My name is Marco Frydshou, I’m a composer and producer. My first meeting with music was playing records on turntables in a nightclub in my late teen years. I got very excited about producing records, engineering etc. So I started practicing on my own and took some piano lessons. I’m currently writing for documentary’s, shorts, TV commercials and cue’s for various TV Show’s and are trying to keep developing and getting better by studying scores, harmonies, playing and listening to others.

What is your niche or speciality, that makes you stand out from rest of the audio professionals?

It’s hard getting away explaining, you have something, that others don’t. Regarding niches, I sure have a weak spot for scary, dark, haunting and sad music.

Can you give us a brief summary of the equipment you use regularly?

Mac Pro, Logic 9, RME Fireface800, Studiologic VMK 188, Kontakt 4, loads of plug ins, 414 AKG Mic, Universal Audio 710 Preamp, various funny and ethnic percussion, Yamaha upright Piano.

What are your go-to plug-ins and software? (virtual instruments, audio processing etc.)

Kontakt 4, using Projectsam, 8DIO, sonokinetic and Soundiron for orchestral. Spectrasonis and Arturia for electronic shaping and synthesis + my own personal samples. I use 2 UAD cards and Waves for dynamic processing and mastering.

When do you find you are most creative?

Hmm, it’s hard to answer. A few years ago, I could hardly compose anything in daylight. I’ve changed since then. Some days I can sit and bump my head against the wall, other days my hands are out of control. If I’m in lack of inspiration, a long walk and a good cup of coffee always makes things a little clearer.

What is your usual process for creating audio content for games, films etc.?

I usually sit with the script at my piano and try to come up with a theme that goes well with the story/character/concept. Sometimes I start doing a notation of it with harmonies, just to get a form. After spotting notes, I will create tempis and signatures and get things organized in the arrangement in Logic.

Are there any particular secrets to your creativity?

Schhh… The way you express yourself, comes from your emotional (and lack of) experiences in life, I believe. So if you have some creative gift from the nature of god, I will leave it there, unexplainable! Inspiration is something we are all surrounded with, we just need to find out what hits us, touch us and motivates the most.

Do you have any audio creation techniques that resulted in something interesting?

Sure! But I don’t remember any of them. I just use them. Haha. But I think creating music in DAW’s you also have to think carefully about the mix and stereo image. When you load in an instrument, it is often in stereo. Means in the end, everything is in stereo. When you record a band, ensemble, whatever you’ll end up with a lot of mono tracks, so you will have to pan things yourself to get a real image in the mix. Also use the pre/post function for effects sends on you tracks to get the depth.
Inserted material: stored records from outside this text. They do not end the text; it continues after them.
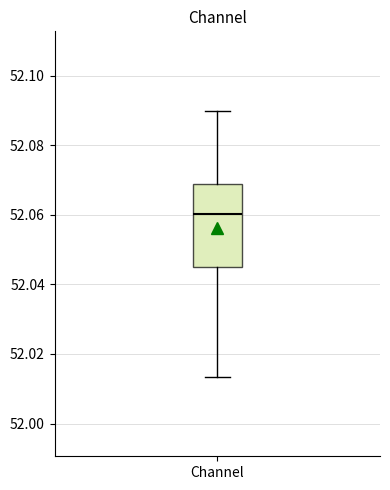

Read this box plot against the y-axis: the position of the median line, the range covered by the box, and the ends of both whiskers. The values are not printed on the chart, so give them approximately, as read against the axis.

median 52.060, box 52.046 to 52.068, whiskers 52.014 to 52.090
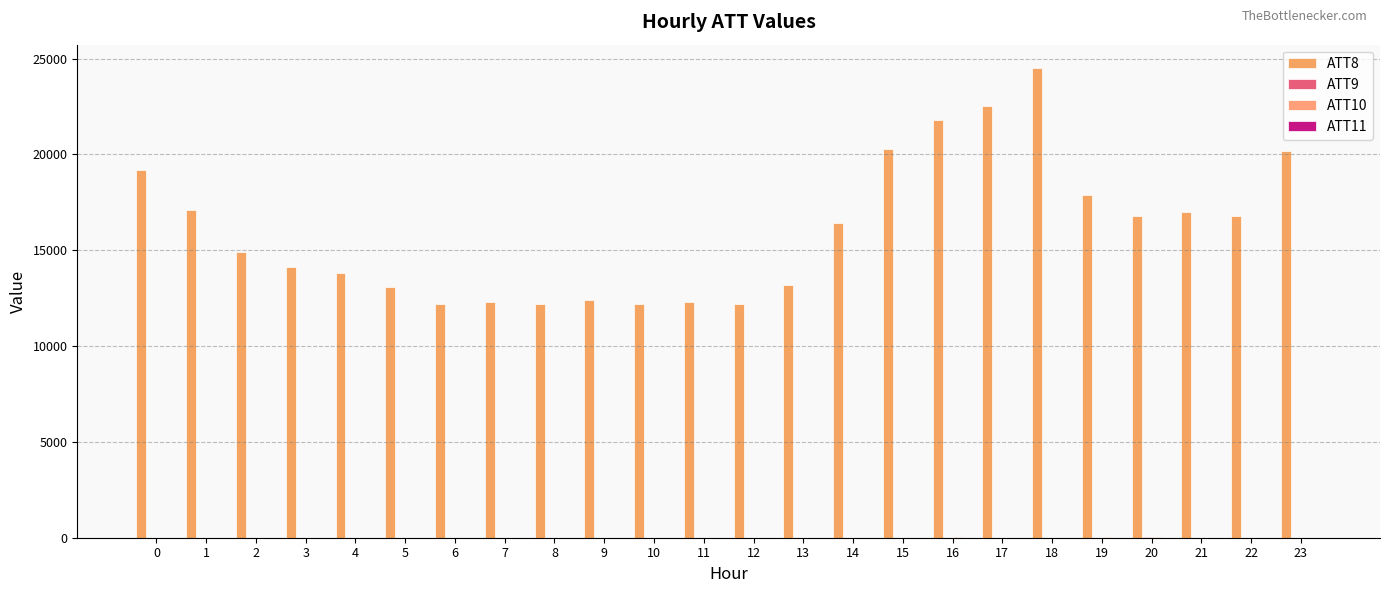

How many groups of bars are there?

24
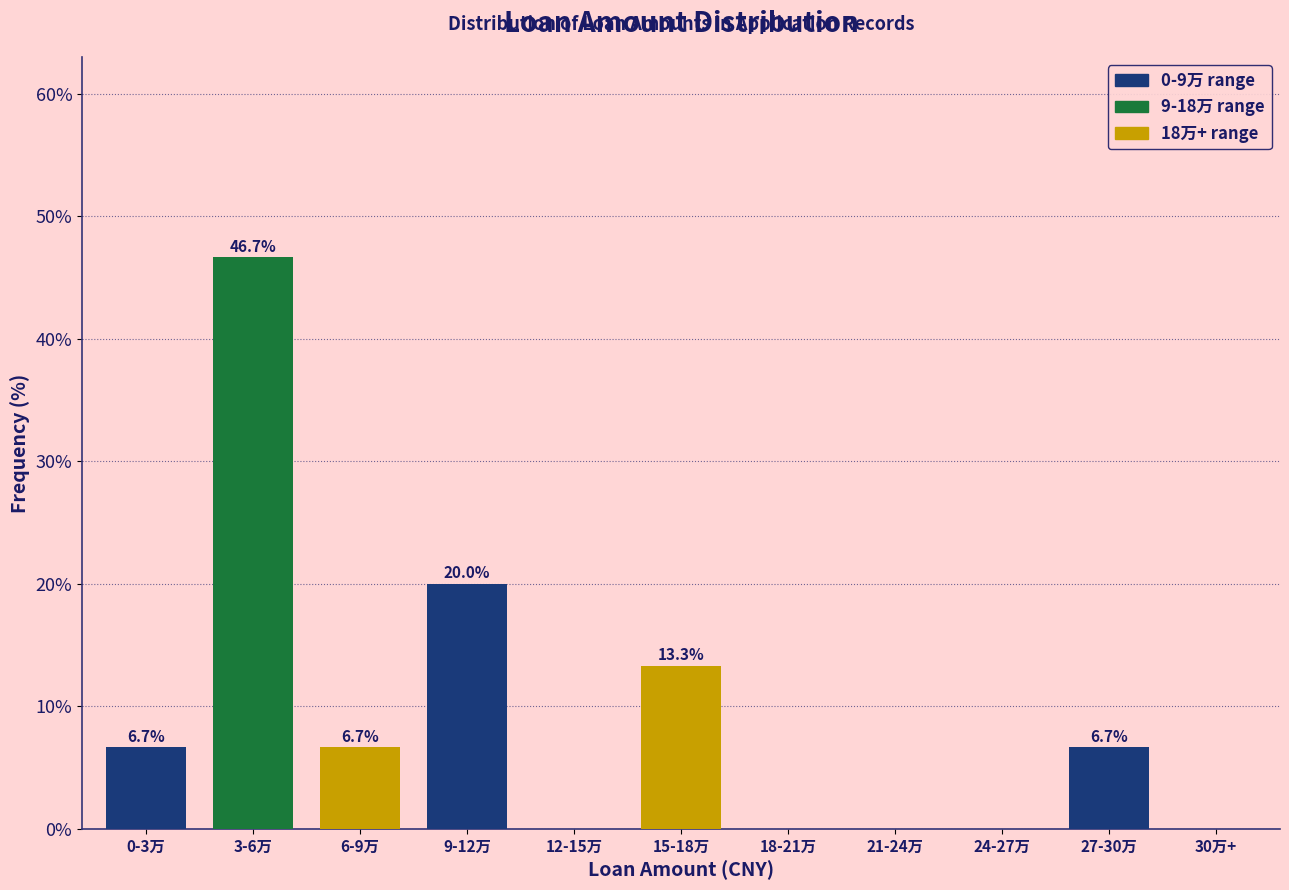

Reading left to right, extract all data points from this chart.

0-3万=6.7	3-6万=46.7	6-9万=6.7	9-12万=20.0	12-15万=0.0	15-18万=13.3	18-21万=0.0	21-24万=0.0	24-27万=0.0	27-30万=6.7	30万+=0.0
Any specific “lessons learned” on a project that you could share?

It’s not just about creating great music. It’s also the art of communicating in an emotional language with the directors, which can be quite difficult as they tend to express themselves different from musicians.

Any tips, hints or motivational speeches for the readers?
I would highly recommend the Pacific-North-West-Filmscoring program with Hummie Mann, if you are just getting started.  Buy and read “On The Track” a guide to contemporary film scoring by Fred Karlin wouldn’t hurt your career and knowledge about the business either.